##### Teks Latihan #####

MOJOK.CO – Mojok berbincang dengan dua pegiat Book Club Sunmor Jogja tentang buku perempuan apa yang menarik untuk dibaca. Berikut ini rekomendasi mereka.
Setahun kebelakang, dunia perliterasian di Jogja mulai ramai oleh kemunculan Book Club Sunmor. Eksistensi mereka bisa dilacak, salah satunya melalui foto-foto pertemuan yang mereka bagikan di Twitter @literarybase atau Litbase.
Mojok berkesempatan berbincang dengan Anetta Mutiara (22) dan Yunita Azizah (24), dua perempuan pegiat perkumpulan ini.
Menurut Anetta, perkumpulan ini lahir berkat inisiasi pecinta buku di Litbase, yang ternyata banyak berasal dari Jogja. Kurang jelas memang siapa yang pertama kali menelurkan wacana ini karena seiring waktu berlalu, para pecinta buku di Jogja terkoneksi dan membuat grup WA untuk mengatur pertemuan.
“Karena saat itu aku masih kuliah, dan membutuhkan circle yang seperti ini, makanya aku gabung,” ujarnya.
Sementara Yunita menjelaskan, nama “Sunmor” diambil dari kata Sunday Morning alias minggu pagi. Hal ini mengingat pertemuan book club dilaksanakan setiap hari minggu pagi dengan tempat berpindah-pindah sesuai kesepakatan.

##### Data #####

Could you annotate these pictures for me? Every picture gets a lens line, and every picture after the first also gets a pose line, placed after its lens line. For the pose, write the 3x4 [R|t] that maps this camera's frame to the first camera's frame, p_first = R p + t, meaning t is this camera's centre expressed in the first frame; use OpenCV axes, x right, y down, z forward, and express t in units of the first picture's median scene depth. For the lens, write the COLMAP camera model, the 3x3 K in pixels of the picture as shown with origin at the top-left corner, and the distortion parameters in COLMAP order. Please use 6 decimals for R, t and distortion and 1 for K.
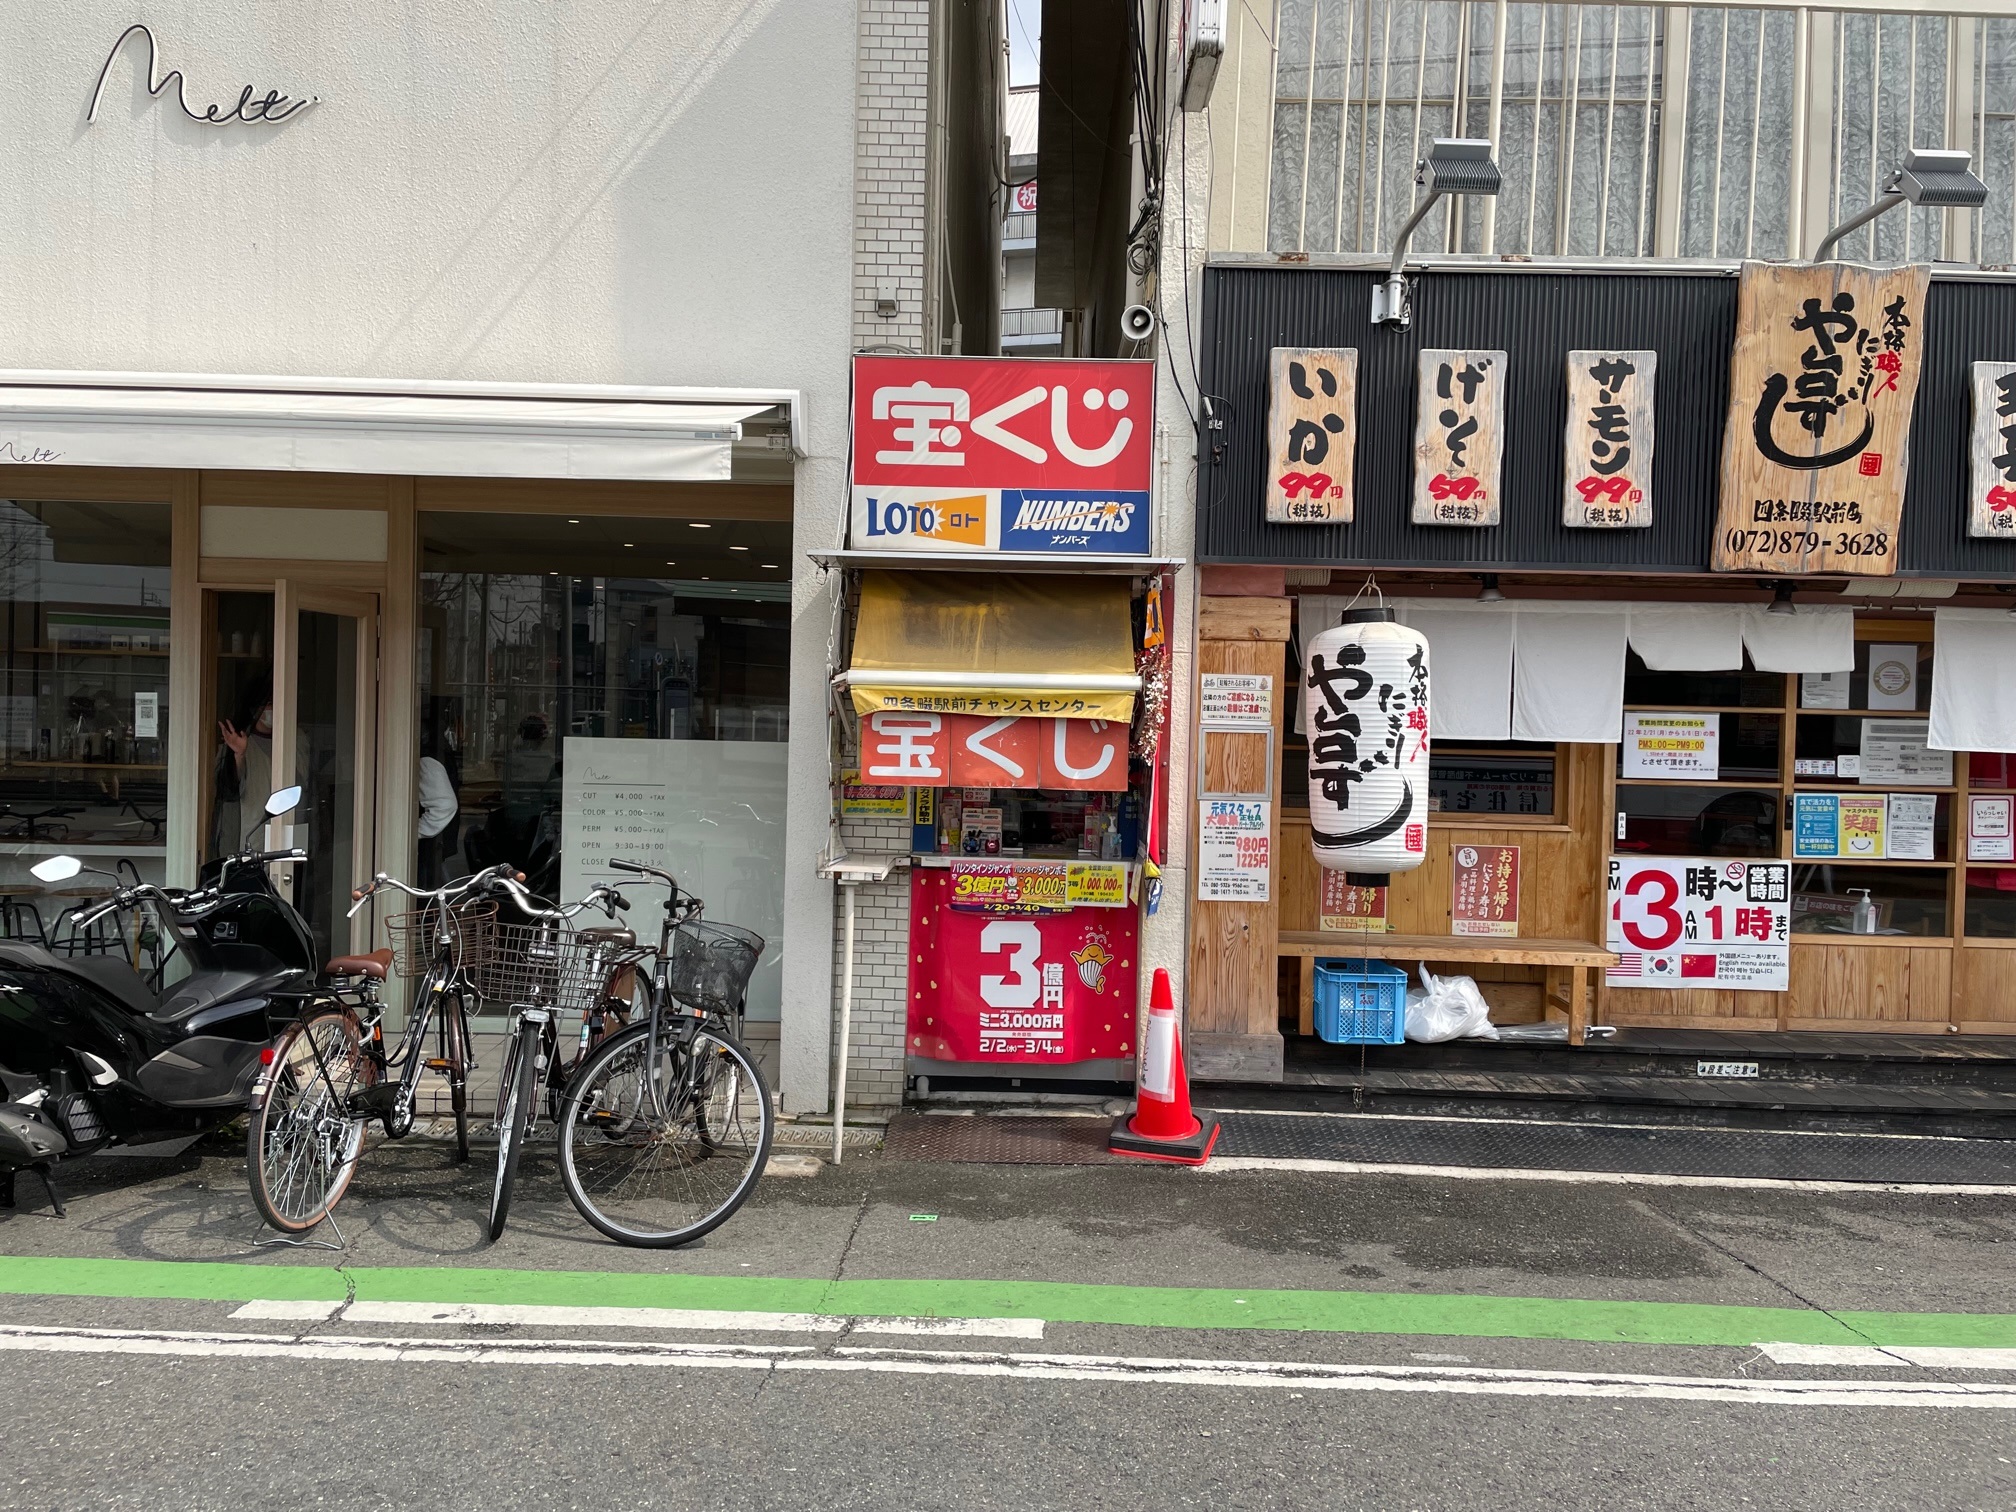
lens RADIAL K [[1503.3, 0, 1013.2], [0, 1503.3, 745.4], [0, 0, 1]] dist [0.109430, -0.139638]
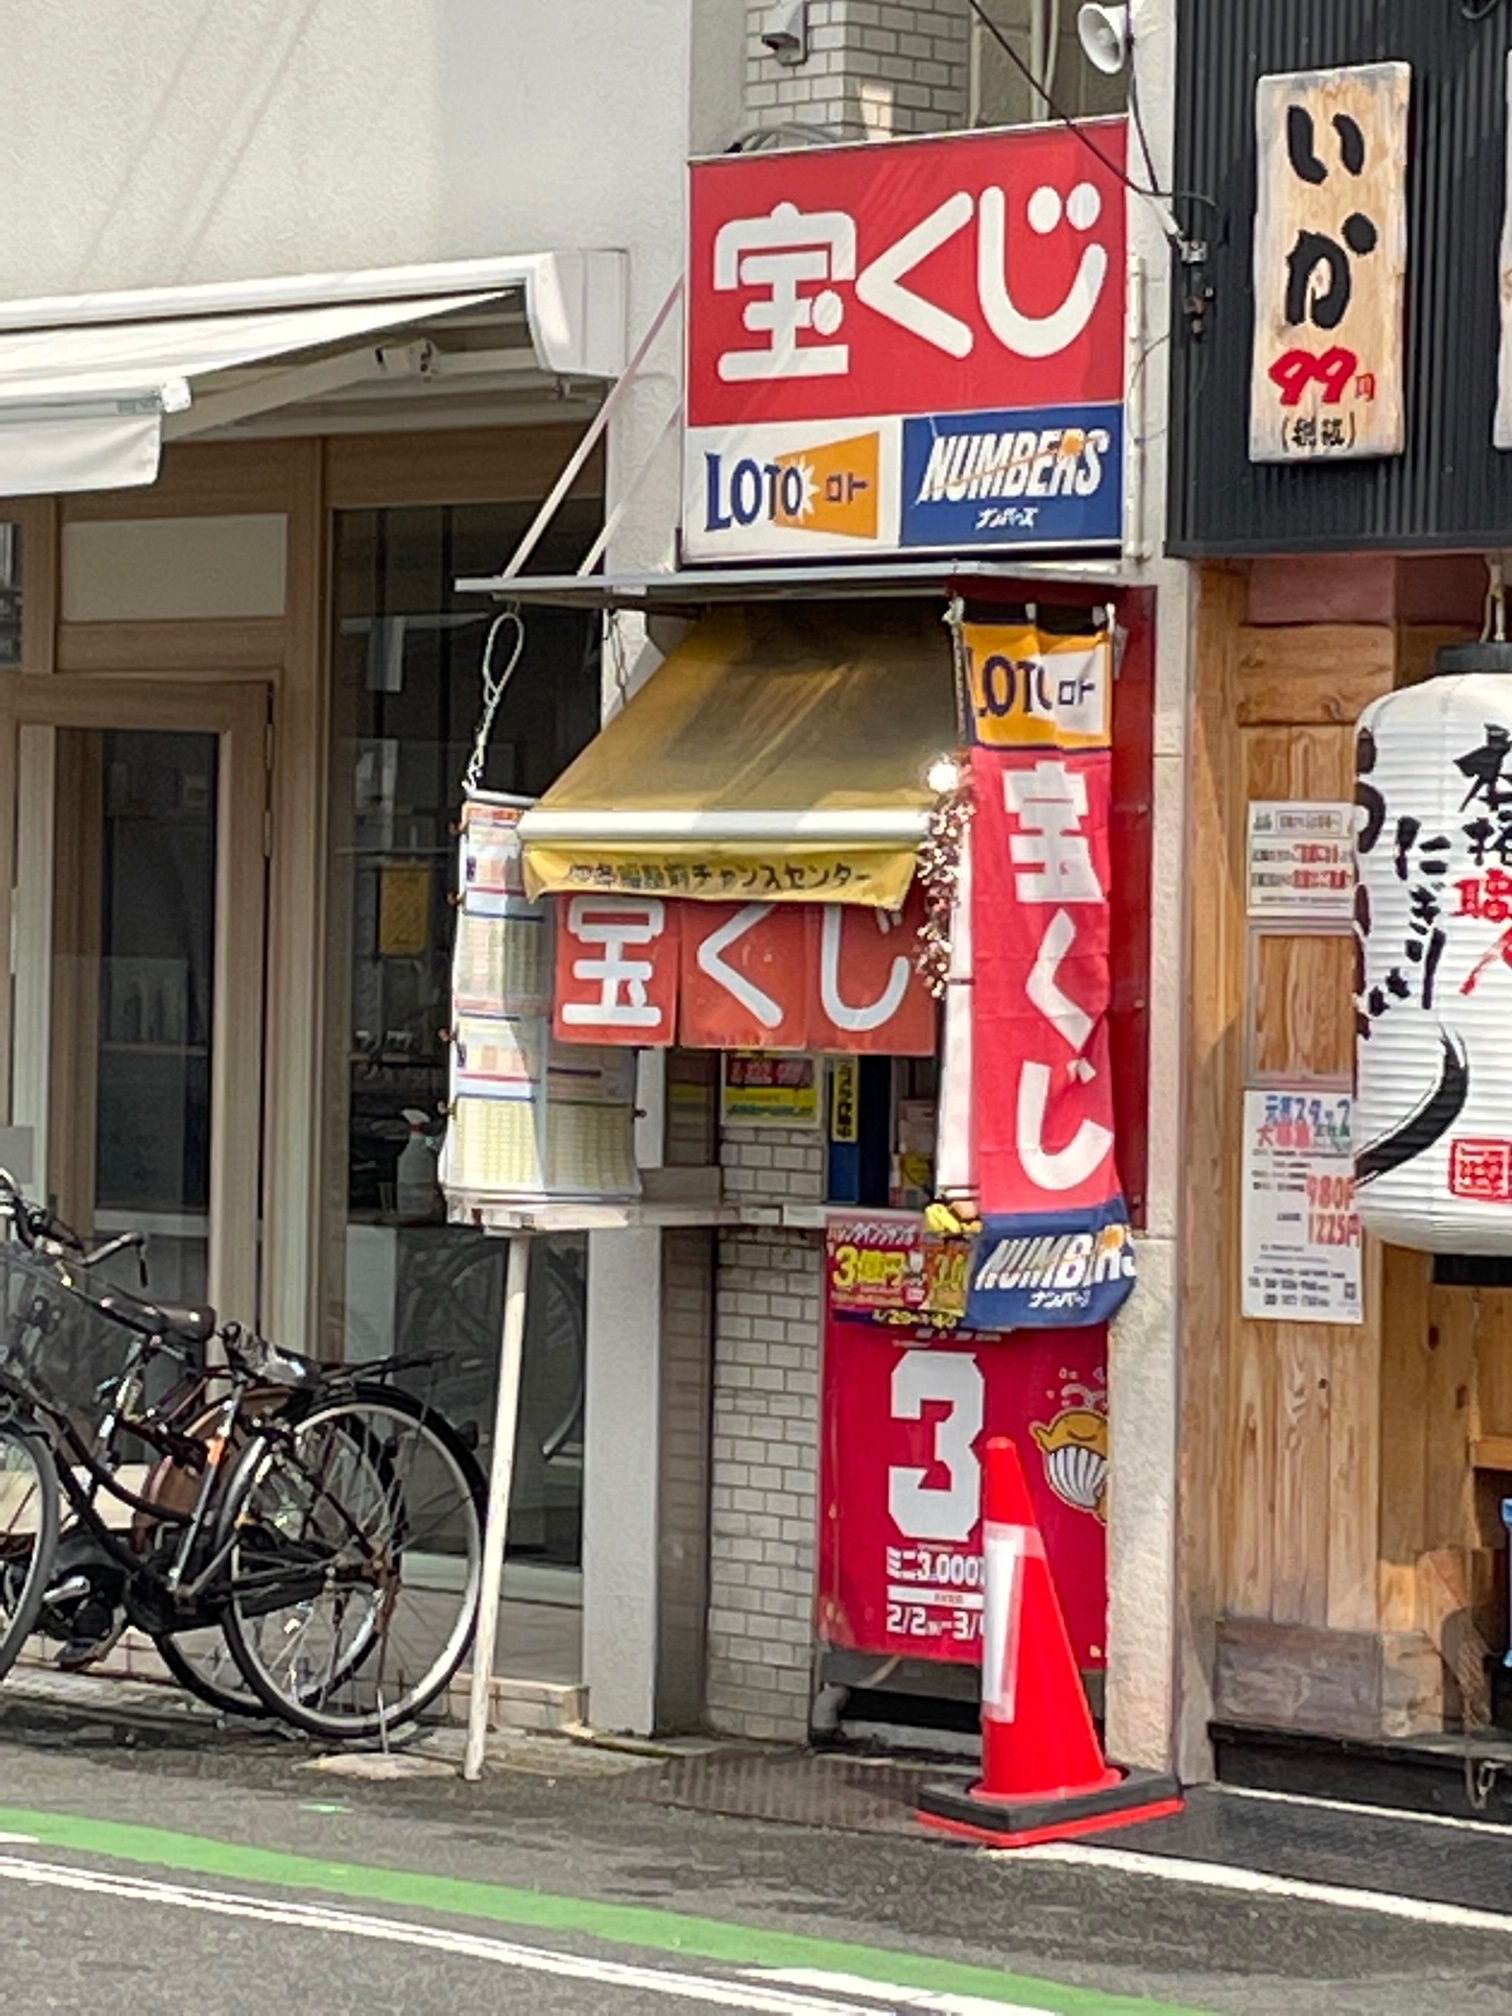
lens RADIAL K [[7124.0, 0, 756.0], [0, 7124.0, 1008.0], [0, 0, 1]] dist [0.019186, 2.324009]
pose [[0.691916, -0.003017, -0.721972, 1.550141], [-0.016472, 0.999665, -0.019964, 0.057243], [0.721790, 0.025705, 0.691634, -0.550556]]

#####
##### Data #####

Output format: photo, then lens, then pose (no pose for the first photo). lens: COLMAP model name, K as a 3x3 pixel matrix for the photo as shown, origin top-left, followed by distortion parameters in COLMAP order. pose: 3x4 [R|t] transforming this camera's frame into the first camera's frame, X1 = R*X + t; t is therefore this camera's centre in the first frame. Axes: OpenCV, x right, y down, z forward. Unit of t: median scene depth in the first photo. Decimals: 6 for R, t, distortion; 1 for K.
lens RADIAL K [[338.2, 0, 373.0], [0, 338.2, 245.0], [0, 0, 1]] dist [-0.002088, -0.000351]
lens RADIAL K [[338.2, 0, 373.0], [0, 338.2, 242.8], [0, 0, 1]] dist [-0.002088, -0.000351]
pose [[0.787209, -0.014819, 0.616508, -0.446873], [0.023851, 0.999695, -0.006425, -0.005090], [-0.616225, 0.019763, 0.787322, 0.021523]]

#####

Tugas yang Dikerjakan ▸
a - Menurut teks tentang Book Club Sunmor, melalui akun Twitter apa keberadaan perkumpulan ini bisa dilacak?
b - Tolong ringkas teks tentang Book Club Sunmor dalam dua kalimat.
c - Jelaskan dalam satu atau dua kalimat alasan perkumpulan dalam teks tentang Book Club Sunmor diberi nama "Sunmor".

Jawaban Tiap Tugas ▸
a - Melalui akun Twitter @literarybase atau Litbase, tempat mereka membagikan foto-foto pertemuan.

b - Book Club Sunmor adalah perkumpulan pecinta buku di Jogja yang lahir dari inisiasi para pecinta buku di Litbase, yang kemudian terhubung lewat grup WA, dan setahun belakangan mulai meramaikan dunia literasi kota itu. Namanya diambil dari Sunday Morning karena pertemuannya diadakan setiap minggu pagi di tempat yang berpindah-pindah sesuai kesepakatan.

c - Nama "Sunmor" diambil dari Sunday Morning alias minggu pagi, karena pertemuan book club ini dilaksanakan setiap hari minggu pagi.